Sygn. akt : I ACa 1096/14
Powodowie E. K. i A. , M. , C. M. K. domagali się , w ostatecznie określonym żądaniu pozwu zasądzenia na ich rzecz solidarnie od strony pozwanej A. (...) - spółki z ograniczoną odpowiedzialnością - w likwidacji w K., sumy 156 503 , 08 złotego z ustawowymi odsetkami od dnia wniesienia pozwu do dnia zapłaty oraz przyznania na swoją rzecz od przeciwniczki procesowej kosztów procesu.
W uzasadnieniu żądania wskazali . iż na podstawie zawartej , w formie aktu notarialnego , umowy z dnia 28 września 2009r strona pozwana sprzedała im nieruchomość lokalową , oznaczoną numerem (...) , położoną w K. przy ul. (...) wraz z udziałem w nieruchomości wspólnej za kwotę łączną 317 449, 33 EUR, która została w całości zapłacona. Pismem z dnia 27 października 2009r powiadomili sprzedającą , że w czerwcu 2009r , w mieszkaniu pojawił się zaciek , a po opadach śniegu w październiku tego roku , ujawniły się kolejne.

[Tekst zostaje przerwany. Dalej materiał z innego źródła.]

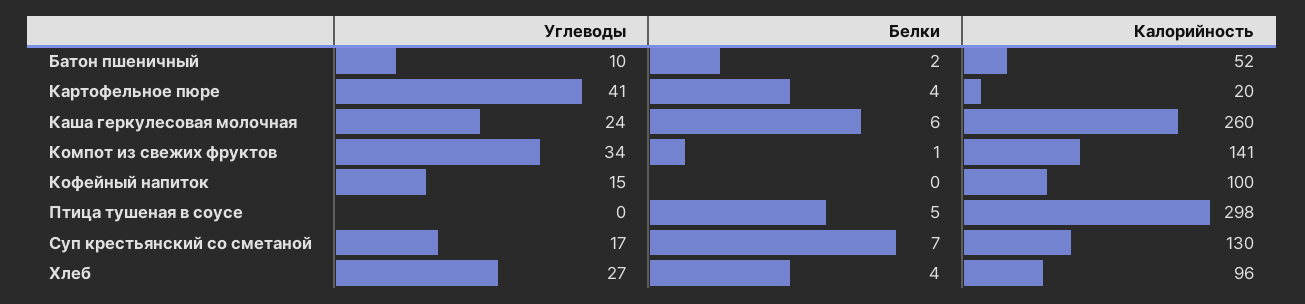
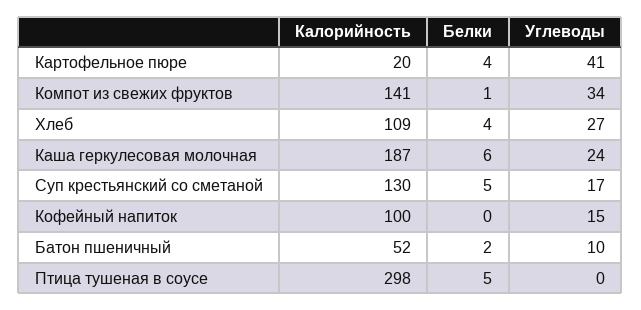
  {
    "Углеводы": {
      "Батон пшеничный": 10,
      "Картофельное пюре": 41,
      "Каша геркулесовая молочная": 24,
      "Компот из свежих фруктов": 34,
      "Кофейный напиток": 15,
      "Птица тушеная в соусе": 0,
      "Суп крестьянский со сметаной": 17,
      "Хлеб": 27
    },
    "Белки": {
      "Батон пшеничный": 2,
      "Картофельное пюре": 4,
      "Каша геркулесовая молочная": 6,
      "Компот из свежих фруктов": 1,
      "Кофейный напиток": 0,
      "Птица тушеная в соусе": 5,
-     "Суп крестьянский со сметаной": 7,
+     "Суп крестьянский со сметаной": 5,
      "Хлеб": 4
    },
    "Калорийность": {
      "Батон пшеничный": 52,
      "Картофельное пюре": 20,
-     "Каша геркулесовая молочная": 260,
+     "Каша геркулесовая молочная": 187,
      "Компот из свежих фруктов": 141,
      "Кофейный напиток": 100,
      "Птица тушеная в соусе": 298,
      "Суп крестьянский со сметаной": 130,
-     "Хлеб": 96
+     "Хлеб": 109
    }
  }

Wynajęty przez powodów dekarz stwierdził , w dniu poprzedzającym wysłanie pisma informującego , że mają one swoje źródło w wadliwie wykonanym pokryciu dachowym.
W odpowiedzi na nie strona pozwana, w dniu 30 października 2009r wskazała , że przecieki są wywołane nieprawidłowo wykonaną ślusarką aluminiową przy oknie dachowym ,a prace naprawcze mają się rozpocząć w następnym tygodniu.
W dniu 16 czerwca 2010r powodowie i upoważnieniu przedstawiciele pozwanej spisali protokół usterek i wad lokalu nr (...) , małżonkowie K. uzyskali zapewnienie , że opisana wyżej wada została usunięta.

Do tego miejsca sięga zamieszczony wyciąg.